Copy out the records below, putting "place" in place of every "locality" and leaving everything else the same.
--- Begin ---
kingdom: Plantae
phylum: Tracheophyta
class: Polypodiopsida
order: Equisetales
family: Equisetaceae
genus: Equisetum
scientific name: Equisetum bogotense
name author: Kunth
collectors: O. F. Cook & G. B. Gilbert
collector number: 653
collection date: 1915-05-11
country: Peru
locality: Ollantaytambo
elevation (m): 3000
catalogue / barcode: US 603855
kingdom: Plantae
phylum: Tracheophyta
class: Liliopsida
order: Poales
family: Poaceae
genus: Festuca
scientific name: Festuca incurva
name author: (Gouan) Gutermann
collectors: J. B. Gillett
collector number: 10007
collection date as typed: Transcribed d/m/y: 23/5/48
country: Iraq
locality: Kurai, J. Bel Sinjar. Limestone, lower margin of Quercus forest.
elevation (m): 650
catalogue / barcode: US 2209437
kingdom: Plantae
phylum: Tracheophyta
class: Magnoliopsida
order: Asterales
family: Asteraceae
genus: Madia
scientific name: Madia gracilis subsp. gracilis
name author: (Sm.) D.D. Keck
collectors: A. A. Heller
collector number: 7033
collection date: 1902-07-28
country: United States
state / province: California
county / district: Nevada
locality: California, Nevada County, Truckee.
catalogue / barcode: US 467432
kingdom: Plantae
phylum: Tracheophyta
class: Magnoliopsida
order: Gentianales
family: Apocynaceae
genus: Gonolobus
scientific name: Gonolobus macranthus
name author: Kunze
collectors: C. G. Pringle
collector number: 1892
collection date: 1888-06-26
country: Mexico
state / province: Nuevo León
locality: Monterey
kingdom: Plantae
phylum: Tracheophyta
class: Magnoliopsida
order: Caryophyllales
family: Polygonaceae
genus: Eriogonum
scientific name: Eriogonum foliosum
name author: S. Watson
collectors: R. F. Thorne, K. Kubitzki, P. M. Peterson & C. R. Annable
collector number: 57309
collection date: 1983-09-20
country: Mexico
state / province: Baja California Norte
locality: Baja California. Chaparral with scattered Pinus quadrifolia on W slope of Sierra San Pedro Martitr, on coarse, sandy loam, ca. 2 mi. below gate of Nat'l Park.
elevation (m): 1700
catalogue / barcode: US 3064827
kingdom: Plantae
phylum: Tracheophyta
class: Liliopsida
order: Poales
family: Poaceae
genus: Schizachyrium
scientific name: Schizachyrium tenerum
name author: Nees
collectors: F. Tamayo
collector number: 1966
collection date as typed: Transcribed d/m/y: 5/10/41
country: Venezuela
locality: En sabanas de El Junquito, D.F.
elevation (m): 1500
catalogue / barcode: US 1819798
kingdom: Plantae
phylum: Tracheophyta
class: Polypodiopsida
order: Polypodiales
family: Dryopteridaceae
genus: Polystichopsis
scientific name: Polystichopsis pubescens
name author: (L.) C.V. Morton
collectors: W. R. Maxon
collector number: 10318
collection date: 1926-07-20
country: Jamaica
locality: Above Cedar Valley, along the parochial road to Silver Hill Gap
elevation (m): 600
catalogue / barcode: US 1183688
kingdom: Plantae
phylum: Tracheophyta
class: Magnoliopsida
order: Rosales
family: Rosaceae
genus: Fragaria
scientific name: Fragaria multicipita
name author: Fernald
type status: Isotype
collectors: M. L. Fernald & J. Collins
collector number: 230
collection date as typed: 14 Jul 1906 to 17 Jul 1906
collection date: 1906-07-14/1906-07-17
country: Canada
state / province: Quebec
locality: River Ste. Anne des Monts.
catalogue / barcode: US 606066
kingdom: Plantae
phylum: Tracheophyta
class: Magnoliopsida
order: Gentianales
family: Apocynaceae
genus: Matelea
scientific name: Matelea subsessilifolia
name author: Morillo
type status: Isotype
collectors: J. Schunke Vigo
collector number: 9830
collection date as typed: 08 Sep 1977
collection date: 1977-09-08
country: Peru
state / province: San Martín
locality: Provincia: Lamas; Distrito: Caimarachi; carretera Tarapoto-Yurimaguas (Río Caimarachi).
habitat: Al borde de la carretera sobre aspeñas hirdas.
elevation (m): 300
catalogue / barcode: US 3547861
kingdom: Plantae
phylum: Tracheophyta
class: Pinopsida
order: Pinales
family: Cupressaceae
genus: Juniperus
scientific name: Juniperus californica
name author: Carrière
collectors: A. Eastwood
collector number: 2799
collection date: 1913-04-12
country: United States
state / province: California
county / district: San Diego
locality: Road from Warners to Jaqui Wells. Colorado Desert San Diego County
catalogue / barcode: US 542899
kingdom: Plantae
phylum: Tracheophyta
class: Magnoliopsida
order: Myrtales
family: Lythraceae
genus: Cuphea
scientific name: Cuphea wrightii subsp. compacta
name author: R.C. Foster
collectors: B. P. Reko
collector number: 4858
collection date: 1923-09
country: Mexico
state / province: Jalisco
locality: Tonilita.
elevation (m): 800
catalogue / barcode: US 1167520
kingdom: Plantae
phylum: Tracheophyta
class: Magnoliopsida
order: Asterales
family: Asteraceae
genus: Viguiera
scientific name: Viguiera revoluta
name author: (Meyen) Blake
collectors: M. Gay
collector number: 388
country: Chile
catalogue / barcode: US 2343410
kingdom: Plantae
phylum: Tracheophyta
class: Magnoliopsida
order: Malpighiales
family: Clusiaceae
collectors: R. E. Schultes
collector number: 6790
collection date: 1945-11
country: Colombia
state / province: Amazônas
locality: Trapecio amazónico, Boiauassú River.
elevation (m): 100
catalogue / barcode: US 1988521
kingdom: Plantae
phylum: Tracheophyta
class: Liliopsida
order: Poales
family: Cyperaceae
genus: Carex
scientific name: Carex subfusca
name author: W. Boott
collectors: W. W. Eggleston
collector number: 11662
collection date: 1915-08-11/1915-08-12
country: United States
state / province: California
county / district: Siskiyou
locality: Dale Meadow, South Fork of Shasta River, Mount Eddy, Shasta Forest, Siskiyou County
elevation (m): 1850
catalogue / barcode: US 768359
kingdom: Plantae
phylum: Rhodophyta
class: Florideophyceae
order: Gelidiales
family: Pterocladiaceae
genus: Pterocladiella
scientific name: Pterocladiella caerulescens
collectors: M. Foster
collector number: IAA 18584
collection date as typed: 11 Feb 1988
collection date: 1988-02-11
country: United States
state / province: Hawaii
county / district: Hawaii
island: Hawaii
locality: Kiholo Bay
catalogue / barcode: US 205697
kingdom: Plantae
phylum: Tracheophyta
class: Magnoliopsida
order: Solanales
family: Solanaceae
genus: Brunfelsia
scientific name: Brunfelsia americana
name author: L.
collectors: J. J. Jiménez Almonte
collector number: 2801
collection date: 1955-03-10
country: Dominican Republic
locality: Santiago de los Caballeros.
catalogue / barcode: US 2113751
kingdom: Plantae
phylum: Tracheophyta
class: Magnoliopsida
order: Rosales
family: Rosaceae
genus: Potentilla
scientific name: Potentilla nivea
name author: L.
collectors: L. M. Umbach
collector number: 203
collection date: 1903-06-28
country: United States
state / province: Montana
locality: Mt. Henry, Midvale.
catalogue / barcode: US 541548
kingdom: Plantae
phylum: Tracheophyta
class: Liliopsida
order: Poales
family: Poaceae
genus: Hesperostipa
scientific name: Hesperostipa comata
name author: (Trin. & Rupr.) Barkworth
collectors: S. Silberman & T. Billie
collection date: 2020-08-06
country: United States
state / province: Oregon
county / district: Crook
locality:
--- End ---
*Solution for this task:*
kingdom: Plantae
phylum: Tracheophyta
class: Polypodiopsida
order: Equisetales
family: Equisetaceae
genus: Equisetum
scientific name: Equisetum bogotense
name author: Kunth
collectors: O. F. Cook & G. B. Gilbert
collector number: 653
collection date: 1915-05-11
country: Peru
place: Ollantaytambo
elevation (m): 3000
catalogue / barcode: US 603855
kingdom: Plantae
phylum: Tracheophyta
class: Liliopsida
order: Poales
family: Poaceae
genus: Festuca
scientific name: Festuca incurva
name author: (Gouan) Gutermann
collectors: J. B. Gillett
collector number: 10007
collection date as typed: Transcribed d/m/y: 23/5/48
country: Iraq
place: Kurai, J. Bel Sinjar. Limestone, lower margin of Quercus forest.
elevation (m): 650
catalogue / barcode: US 2209437
kingdom: Plantae
phylum: Tracheophyta
class: Magnoliopsida
order: Asterales
family: Asteraceae
genus: Madia
scientific name: Madia gracilis subsp. gracilis
name author: (Sm.) D.D. Keck
collectors: A. A. Heller
collector number: 7033
collection date: 1902-07-28
country: United States
state / province: California
county / district: Nevada
place: California, Nevada County, Truckee.
catalogue / barcode: US 467432
kingdom: Plantae
phylum: Tracheophyta
class: Magnoliopsida
order: Gentianales
family: Apocynaceae
genus: Gonolobus
scientific name: Gonolobus macranthus
name author: Kunze
collectors: C. G. Pringle
collector number: 1892
collection date: 1888-06-26
country: Mexico
state / province: Nuevo León
place: Monterey
kingdom: Plantae
phylum: Tracheophyta
class: Magnoliopsida
order: Caryophyllales
family: Polygonaceae
genus: Eriogonum
scientific name: Eriogonum foliosum
name author: S. Watson
collectors: R. F. Thorne, K. Kubitzki, P. M. Peterson & C. R. Annable
collector number: 57309
collection date: 1983-09-20
country: Mexico
state / province: Baja California Norte
place: Baja California. Chaparral with scattered Pinus quadrifolia on W slope of Sierra San Pedro Martitr, on coarse, sandy loam, ca. 2 mi. below gate of Nat'l Park.
elevation (m): 1700
catalogue / barcode: US 3064827
kingdom: Plantae
phylum: Tracheophyta
class: Liliopsida
order: Poales
family: Poaceae
genus: Schizachyrium
scientific name: Schizachyrium tenerum
name author: Nees
collectors: F. Tamayo
collector number: 1966
collection date as typed: Transcribed d/m/y: 5/10/41
country: Venezuela
place: En sabanas de El Junquito, D.F.
elevation (m): 1500
catalogue / barcode: US 1819798
kingdom: Plantae
phylum: Tracheophyta
class: Polypodiopsida
order: Polypodiales
family: Dryopteridaceae
genus: Polystichopsis
scientific name: Polystichopsis pubescens
name author: (L.) C.V. Morton
collectors: W. R. Maxon
collector number: 10318
collection date: 1926-07-20
country: Jamaica
place: Above Cedar Valley, along the parochial road to Silver Hill Gap
elevation (m): 600
catalogue / barcode: US 1183688
kingdom: Plantae
phylum: Tracheophyta
class: Magnoliopsida
order: Rosales
family: Rosaceae
genus: Fragaria
scientific name: Fragaria multicipita
name author: Fernald
type status: Isotype
collectors: M. L. Fernald & J. Collins
collector number: 230
collection date as typed: 14 Jul 1906 to 17 Jul 1906
collection date: 1906-07-14/1906-07-17
country: Canada
state / province: Quebec
place: River Ste. Anne des Monts.
catalogue / barcode: US 606066
kingdom: Plantae
phylum: Tracheophyta
class: Magnoliopsida
order: Gentianales
family: Apocynaceae
genus: Matelea
scientific name: Matelea subsessilifolia
name author: Morillo
type status: Isotype
collectors: J. Schunke Vigo
collector number: 9830
collection date as typed: 08 Sep 1977
collection date: 1977-09-08
country: Peru
state / province: San Martín
place: Provincia: Lamas; Distrito: Caimarachi; carretera Tarapoto-Yurimaguas (Río Caimarachi).
habitat: Al borde de la carretera sobre aspeñas hirdas.
elevation (m): 300
catalogue / barcode: US 3547861
kingdom: Plantae
phylum: Tracheophyta
class: Pinopsida
order: Pinales
family: Cupressaceae
genus: Juniperus
scientific name: Juniperus californica
name author: Carrière
collectors: A. Eastwood
collector number: 2799
collection date: 1913-04-12
country: United States
state / province: California
county / district: San Diego
place: Road from Warners to Jaqui Wells. Colorado Desert San Diego County
catalogue / barcode: US 542899
kingdom: Plantae
phylum: Tracheophyta
class: Magnoliopsida
order: Myrtales
family: Lythraceae
genus: Cuphea
scientific name: Cuphea wrightii subsp. compacta
name author: R.C. Foster
collectors: B. P. Reko
collector number: 4858
collection date: 1923-09
country: Mexico
state / province: Jalisco
place: Tonilita.
elevation (m): 800
catalogue / barcode: US 1167520
kingdom: Plantae
phylum: Tracheophyta
class: Magnoliopsida
order: Asterales
family: Asteraceae
genus: Viguiera
scientific name: Viguiera revoluta
name author: (Meyen) Blake
collectors: M. Gay
collector number: 388
country: Chile
catalogue / barcode: US 2343410
kingdom: Plantae
phylum: Tracheophyta
class: Magnoliopsida
order: Malpighiales
family: Clusiaceae
collectors: R. E. Schultes
collector number: 6790
collection date: 1945-11
country: Colombia
state / province: Amazônas
place: Trapecio amazónico, Boiauassú River.
elevation (m): 100
catalogue / barcode: US 1988521
kingdom: Plantae
phylum: Tracheophyta
class: Liliopsida
order: Poales
family: Cyperaceae
genus: Carex
scientific name: Carex subfusca
name author: W. Boott
collectors: W. W. Eggleston
collector number: 11662
collection date: 1915-08-11/1915-08-12
country: United States
state / province: California
county / district: Siskiyou
place: Dale Meadow, South Fork of Shasta River, Mount Eddy, Shasta Forest, Siskiyou County
elevation (m): 1850
catalogue / barcode: US 768359
kingdom: Plantae
phylum: Rhodophyta
class: Florideophyceae
order: Gelidiales
family: Pterocladiaceae
genus: Pterocladiella
scientific name: Pterocladiella caerulescens
collectors: M. Foster
collector number: IAA 18584
collection date as typed: 11 Feb 1988
collection date: 1988-02-11
country: United States
state / province: Hawaii
county / district: Hawaii
island: Hawaii
place: Kiholo Bay
catalogue / barcode: US 205697
kingdom: Plantae
phylum: Tracheophyta
class: Magnoliopsida
order: Solanales
family: Solanaceae
genus: Brunfelsia
scientific name: Brunfelsia americana
name author: L.
collectors: J. J. Jiménez Almonte
collector number: 2801
collection date: 1955-03-10
country: Dominican Republic
place: Santiago de los Caballeros.
catalogue / barcode: US 2113751
kingdom: Plantae
phylum: Tracheophyta
class: Magnoliopsida
order: Rosales
family: Rosaceae
genus: Potentilla
scientific name: Potentilla nivea
name author: L.
collectors: L. M. Umbach
collector number: 203
collection date: 1903-06-28
country: United States
state / province: Montana
place: Mt. Henry, Midvale.
catalogue / barcode: US 541548
kingdom: Plantae
phylum: Tracheophyta
class: Liliopsida
order: Poales
family: Poaceae
genus: Hesperostipa
scientific name: Hesperostipa comata
name author: (Trin. & Rupr.) Barkworth
collectors: S. Silberman & T. Billie
collection date: 2020-08-06
country: United States
state / province: Oregon
county / district: Crook
place:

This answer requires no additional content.